An American military presence will still be needed in the region, he says.

"Tehran is certain to emerge as the biggest winner from the war ... Now that Iraq is gone, it is hard to see how anybody except the United States can keep the Gulf states, and their oil, out of the mullahs' clutches.

"A divided, chaotic, government-less Iraq is very likely to become a hornets' nest. From it, a hundred mini-Zarqawis will spread all over the Middle East, conducting acts of sabotage and seeking to overthrow governments in Allah's name.

 

"The Gulf States apart, the most vulnerable country is Jordan, as evidenced by the recent attacks in Amman. However, Turkey, Egypt and, to a lesser extent, Israel are also likely to feel the impact. Some of these countries, Jordan in particular, are going to require American assistance."

As described in the article, van Creveld's plan seems to imply that the US should abandon Iraq to its fate and concentrate instead on protecting American allies in the region from adverse consequences.

A slightly different idea - pulling out ground troops from Iraq but continuing to use air power there - is already being considered in Washington, according to Seymour Hersh in the latest issue of the New Yorker magazine.

 

The military are reportedly unhappy about this, fearing it could make them dependent on untrustworthy Iraqi forces for pinpointing targets.

One military planner quoted by the magazine asked: "Will the Iraqis call in air strikes in order to snuff rivals, or other warlords, or to snuff members of your own sect and blame it on someone else?"

Focusing on air power has obvious political attractions for the Bush administration, since it is the safety of US ground troops that American voters are most concerned about.

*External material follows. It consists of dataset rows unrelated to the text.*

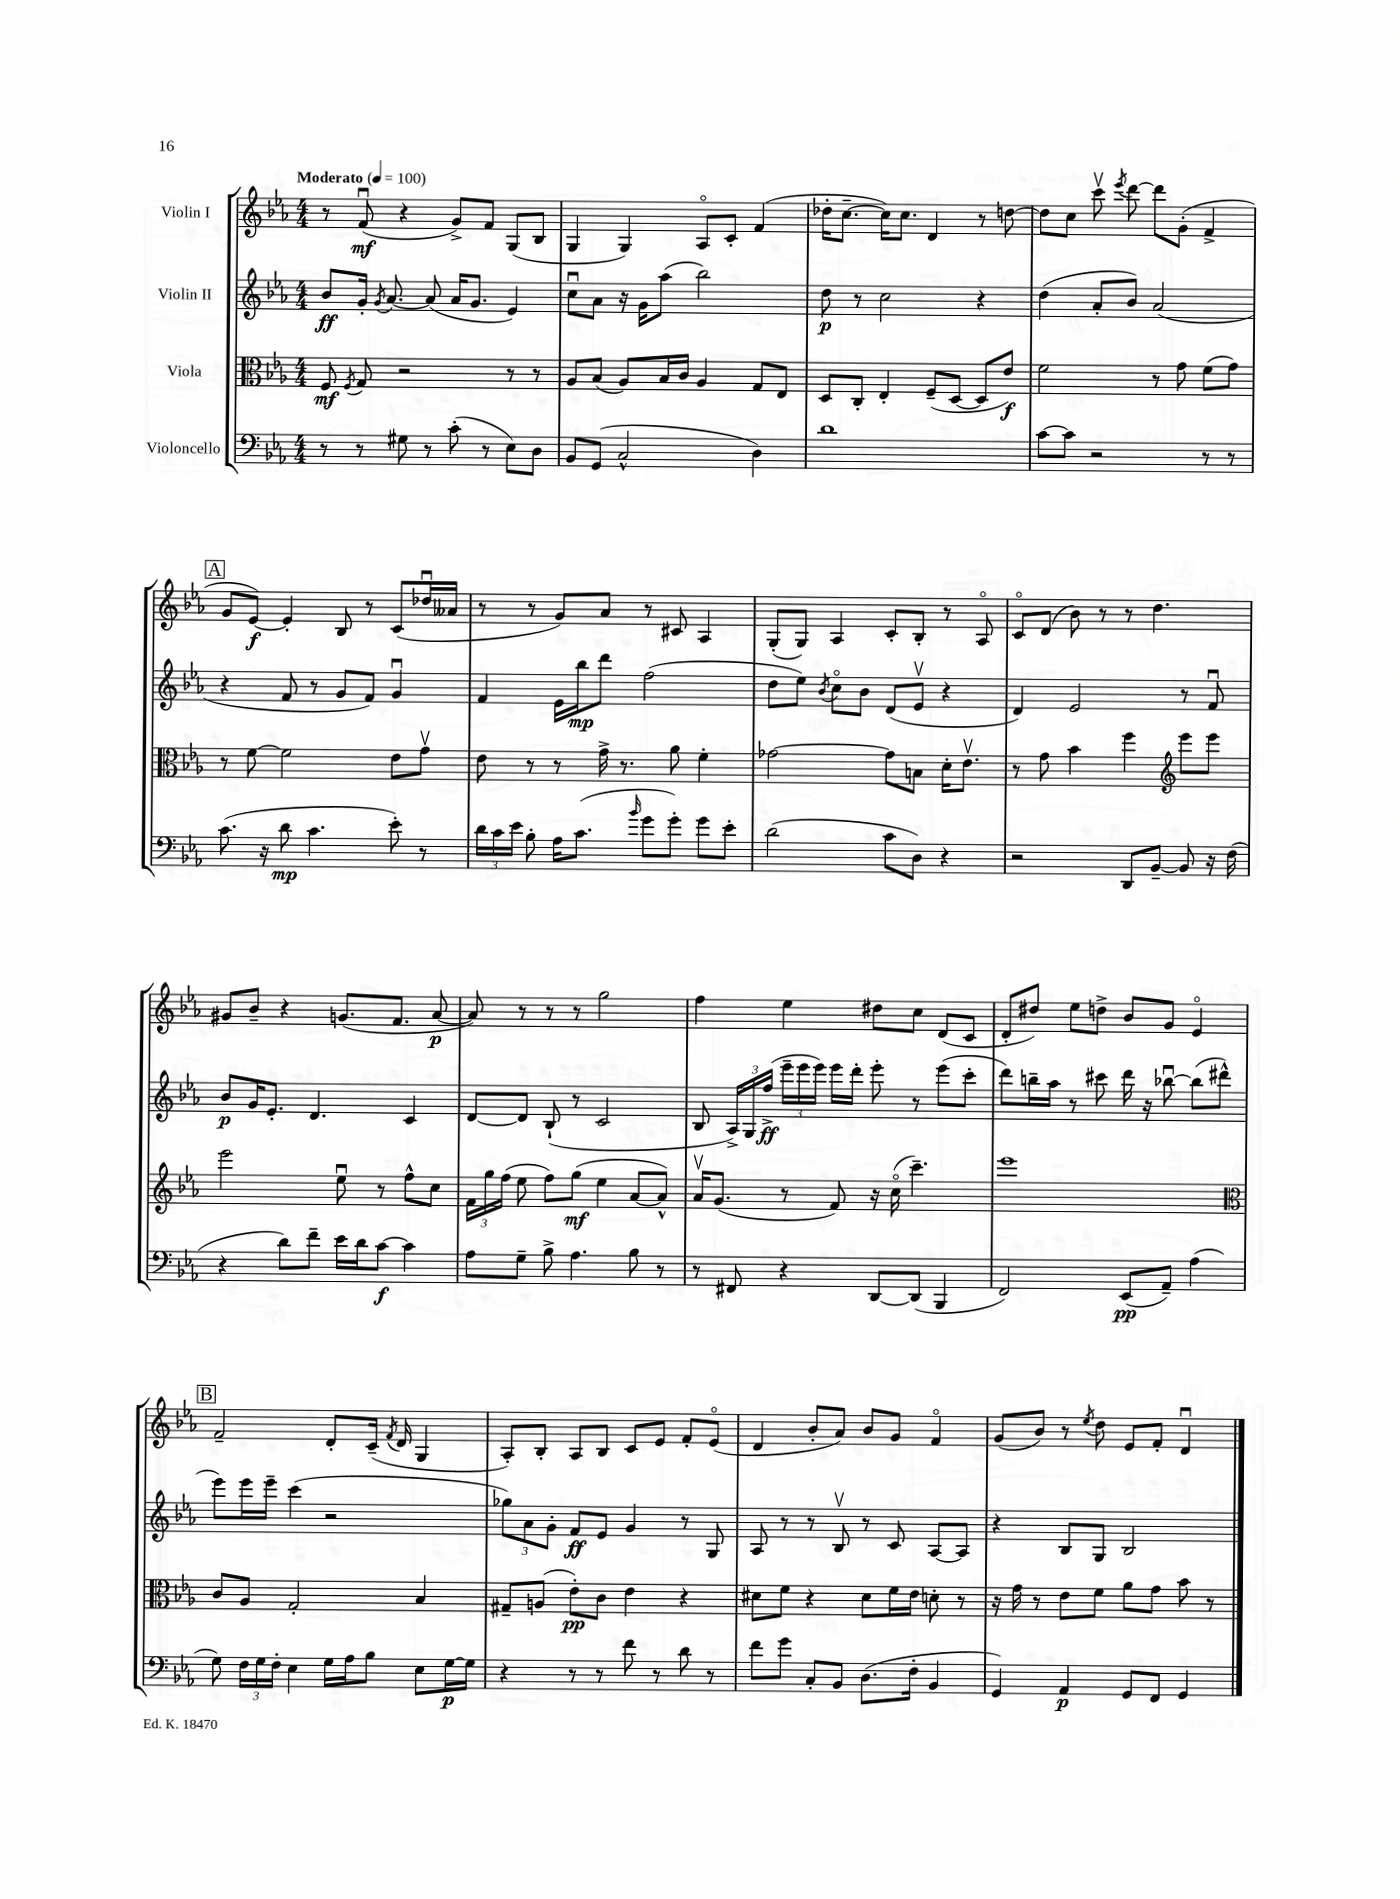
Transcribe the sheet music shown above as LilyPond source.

<<
\new StaffGroup <<
\new Staff = "s0" \with { instrumentName = "Violin I" } {
    \clef treble \key ees \major \numericTimeSignature \time 4/4 \tempo "Moderato" 4 = 100
    \autoBeamOff r8 f'8\downbow\mf( r4 g'8[->) f'8] g8[( bes8] |
    g4 g4) aes8[\flageolet c'8]-. f'4( |
    des''16[-. c''8.]~-- c''16[) c''8.] d'4 r8 d''8~ |
    d''8[ c''8] c'''8\upbow \acciaccatura { ees'''8 } d'''8~ d'''8[ g'8]-.( f'4-> |
    \mark \markup { \box "A" } g'8[ ees'8]~\f) ees'4-. bes8 r8 c'8[( des''16\downbow aeses'16] |
    r8 r8 g'8[) aes'8] r8 cis'8 aes4 |
    g8[-.( g8]) aes4 c'8[-. bes8]-. r8 aes8\flageolet |
    c'8[\flageolet d'8]( bes'8) r8 r8 d''4. |
    gis'8[ bes'8]-- r4 g'8.[( f'8.] aes'8~\p |
    aes'8) r8 r8 r8 g''2 |
    f''4 ees''4 dis''8[ c''8] d'8[( c'8] |
    d'8[-. dis''8]) ees''8[ d''8]-> bes'8[ g'8] ees'4\flageolet |
    \mark \markup { \box "B" } f'2-- d'8[-. c'16]--( \acciaccatura { f'8 } d'16 g4 |
    aes8[-.) bes8]-. aes8[ bes8] c'8[ ees'8] f'8[-. ees'8]\flageolet( |
    d'4 bes'8[-. aes'8]) bes'8[ g'8] f'4\flageolet |
    g'8[( bes'8]) r8 \acciaccatura { ees''8 } d''8 ees'8[ f'8]-. d'4\downbow \bar "|." |
}
\new Staff = "s1" \with { instrumentName = "Violin II" } {
    \clef treble \key ees \major \numericTimeSignature \time 4/4
    \autoBeamOff bes'8[\ff g'16]-. \acciaccatura { g'8 } aes'8.~ aes'8( aes'16[ g'8.] ees'4) |
    c''8[\downbow aes'8] r16 g'16[ aes''8]( bes''2) |
    d''8\p r8 c''2 r4 |
    d''4( aes'8[-. bes'8]) aes'2( |
    \mark \markup { \box "A" } r4 f'8 r8 g'8[ f'8]) g'4\downbow |
    f'4 ees'16[ bes''16\mp d'''8] f''2( |
    d''8[ ees''8]) \acciaccatura { bes'8 } c''8[\flageolet bes'8] d'8[( ees'8]\upbow r4 |
    d'4) ees'2 r8 f'8\downbow |
    bes'8[\p g'16 ees'8.]-. d'4. c'4 |
    d'8[~ d'8] bes8-!( r8 c'2 |
    bes8 \tuplet 3/2 { aes16[->) g16 f''16]->\ff( } \tuplet 3/2 { ees'''16[-- ees'''16 ees'''16]) } ees'''16[ d'''16]-. ees'''8-. r8 ees'''8[( c'''8]-. |
    d'''8[) b''16-- aes''16] r8 cis'''8 d'''16 r16 bes''8~\downbow bes''8[( dis'''8]-^ |
    \mark \markup { \box "B" } ees'''8[) ees'''16 ees'''16]-- c'''4( r2 |
    \tuplet 3/2 { ges''8[) aes'8 g'8]-. } f'8[\ff ees'8] g'4 r8 g8 |
    aes8 r8 r8 bes8\upbow r8 c'8 aes8[~ aes8] |
    r4 bes8[ g8] bes2 \bar "|." |
}
\new Staff = "s2" \with { instrumentName = "Viola" } {
    \clef alto \key ees \major \numericTimeSignature \time 4/4
    \autoBeamOff f8\mf \acciaccatura { f8 } g8 r2 r8 r8 |
    aes8[ bes8]( aes8[) bes16 c'16] aes4 g8[ ees8] |
    d8[ c8]-. ees4-. f8[--( d8]~ d8[ ees'8]\f) |
    f'2 r8 g'8 f'8[( g'8]) |
    \mark \markup { \box "A" } r8 f'8~ f'2 ees'8[ g'8]\upbow |
    ees'8 r8 r8 g'16-> r8. aes'8 f'4-. |
    ges'2~ ges'8[ b8] d'16[-. ees'8.]\upbow |
    r8 g'8 bes'4 f''4 \clef treble ees'''8[ ees'''8] |
    ees'''2 ees''8\downbow r8 f''8[-^ c''8] |
    \tuplet 3/2 { f'16[ g''16 f''16]( } ees''8 f''8[) g''8]\mf( ees''4 aes'8[~ aes'8]-^) |
    aes'16[\upbow g'8.]( r8 f'8) r16 c''16\flageolet( c'''4.--) |
    ees'''1 |
    \mark \markup { \box "B" } \clef alto c'8[ aes8] g2-. bes4 |
    gis8[-- a8]( ees'8[-.\pp) c'8] ees'4 r4 |
    dis'8[ f'8] r4 dis'8[ f'16 ees'16] d'8-. r8 |
    r16 g'16 r8 ees'8[ f'8] aes'8[ g'8] bes'8 r8 \bar "|." |
}
\new Staff = "s3" \with { instrumentName = "Violoncello" } {
    \clef bass \key ees \major \numericTimeSignature \time 4/4
    \autoBeamOff r8 r8 gis8 r8 c'8-.( r8 ees8[) d8] |
    bes,8[ g,8]( c2-^ d4) |
    d'1 |
    c'8[~ c'8] r2 r8 r8 |
    \mark \markup { \box "A" } c'8.( r16 d'8\mp c'4. ees'8-.) r8 |
    \tuplet 3/2 { d'16[ c'16 ees'16] } bes8-. aes16[ c'8.]( \grace { bes'16 } g'8[ g'8]-.) g'8[ ees'8]-. |
    d'2( c'8[ d8]) r4 |
    r2 d,8[ bes,8]~-- bes,8 r16 f16( |
    r4 d'8[) f'8]-- ees'16[ d'16 c'8]~\f c'4 |
    aes8[ g8]-- bes8-> aes4. bes8 r8 |
    r8 fis,8 r4 d,8[~ d,8]( bes,,4 |
    f,2) ees,8[\pp( aes,8]--) aes4( |
    \mark \markup { \box "B" } g8) \tuplet 3/2 { f16[ g16 f16]-. } ees4 g16[ aes16 bes8] ees8[ g16~\p g16] |
    r4 r8 r8 f'8 r8 d'8 r8 |
    f'8[ g'8] c8[-. bes,8] d8.[( f16]-. bes,4 |
    g,4) aes,4\p g,8[ f,8] g,4 \bar "|." |
}
>>
>>
\layout { \context { \Score \remove "Bar_number_engraver" } }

But, again, that would not amount to a real disengagement and would do little or nothing to improve America's image in the region - especially if reliance on air strikes increased the number of civilian casualties.

 

The inescapable fact is that the processes Mr Bush unleashed on March 20 2003 (and imagined he had ended with his "mission accomplished" speech six weeks later) will take a decade or more to run their course and there is little that anyone, even the US, can do now to halt them.

 

In his eagerness for regime change in Iraq, Mr Bush blundered into a trap from which in the short term there is no way out: the Americans will be damned if they stay and damned if they leave.